▶ **Document segment**

# Looking for a new case with a motherboard tray



## PaulieG (Oct 16, 2007)

I need some help guys. I'm looking for a new case with a removable motherboard tray. It can be a mid or a full tower, must be $125 or less, and black. I'd appreciate any and all suggestions. Thanks!


----------



## Deleted member 24505 (Oct 16, 2007)

what about this-

http://www.newegg.com/Product/Product.aspx?Item=N82E16811112116


----------



## PaulieG (Oct 16, 2007)

C'mon guy's, keep the suggestions flowing...


----------



## kwchang007 (Oct 16, 2007)

Here's one http://www.newegg.com/Product/Product.aspx?Item=N82E16811156062


----------



## panchoman (Oct 16, 2007)

http://www.newegg.com/Product/Product.aspx?Item=N82E16811146029&Tpk=zero

sweet cases, loads of fans. 4 on the side panel, 2 on the back, 1 in the front, etc. etc.


----------



## Deleted member 24505 (Oct 16, 2007)

Paulieg said:


> I'm looking for a new case with a removable motherboard tray.



the nzxt does'nt have a removable tray does it?


----------



## PaulieG (Oct 16, 2007)

kwchang007 said:


> Here's one http://www.newegg.com/Product/Product.aspx?Item=N82E16811156062



I like this one, but I'm not sure about the 80mm fans...keep 'em coming!!


----------



## trt740 (Oct 16, 2007)

*this was pc magazine case of year 2005*

http://www.buy.com/retail/product.a...m=202021306&Type=PE&Category=Comp&dcaid=15890

Solid aluminum and has temp sensors  in the bottom and top of the case. It also has a  temp digital display and blue leds. Here is a review on it 
It is also tooless and has a brushed aluminum finsh. I own this case it's very very nice. It also has a clip and remove drives system.
http://www.anandtech.com/casecooling/showdoc.aspx?i=2346


----------



## DOM (Oct 16, 2007)

how about find your own lol j/k

what about side window does it have to have one ?


----------



## DOM (Oct 16, 2007)

trt740 said:


> http://www.buy.com/retail/product.a...m=202021306&Type=PE&Category=Comp&dcaid=15890
> 
> Solid aluminum and has temp sensors  in the bottom and top of the case. It also has a  temp digital display and blue leds. Here is a review on it http://www.anandtech.com/casecooling/showdoc.aspx?i=2346



I think you missed the he wants a Blk case


----------



## trt740 (Oct 16, 2007)

▶ **Directive a**
Please rewrite the lines of the dataset entries listing, replacing each "videos" with "clips" and leaving everything else as it is.
The forum thread and the listing come from unrelated sources.

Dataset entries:
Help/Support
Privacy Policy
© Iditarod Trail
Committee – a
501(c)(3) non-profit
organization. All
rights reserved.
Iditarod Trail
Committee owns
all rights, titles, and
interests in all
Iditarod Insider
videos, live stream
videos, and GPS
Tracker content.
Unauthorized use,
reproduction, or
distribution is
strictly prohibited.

▶ **Directive b**
Continue the forum thread about finding a computer case with a removable motherboard tray from the point where it stops.

▶ **Expected answer a**
Help/Support
Privacy Policy
© Iditarod Trail
Committee – a
501(c)(3) non-profit
organization. All
rights reserved.
Iditarod Trail
Committee owns
all rights, titles, and
interests in all
Iditarod Insider
clips, live stream
clips, and GPS
Tracker content.
Unauthorized use,
reproduction, or
distribution is
strictly prohibited.

▶ **Expected answer b**
oops cannot help then but it does have black trim. No  side fan but with bigger heatsinks (one won't fit in a regular atx case with a big heatsink anyways) or water cooling you don't need one plus it's solid aluminum, tray included, and acts as one big heatsink.


----------



## PaulieG (Oct 16, 2007)

Side window is not necessary. I would prefer all 120mm fan mounts in the front and back though.


----------



## fredde (Oct 16, 2007)

Check this one out http://www.performance-pcs.com/catalog/index.php?main_page=product_info&cPath=104&products_id=21171 I put my latest Q6600 sys. together using this case. Performance-pcs. put a 120mm blow hole in the top. I added an additional 120mm fan module to the front. I used all scythe s-flex fans (6) for low noise purposes. Turned out to be a real beauty of a system. Slightly over your budget.

2 120mm fans front
1 120mm fan top
1 120 mm fan back
1 120mm fan side, exhausts out back
HSF 120mm


----------



## trt740 (Oct 16, 2007)

Paulieg said:


> Side window is not necessary. I would prefer all 120mm fan mounts in the front and back though.


 Mine I listed has 120mm fans


----------



## PaulieG (Oct 16, 2007)

trt740 said:


> Mine I listed has 120mm fans



Yeah, but it's not black...wish it was though, it's all good on my other requirements


----------



## trt740 (Oct 16, 2007)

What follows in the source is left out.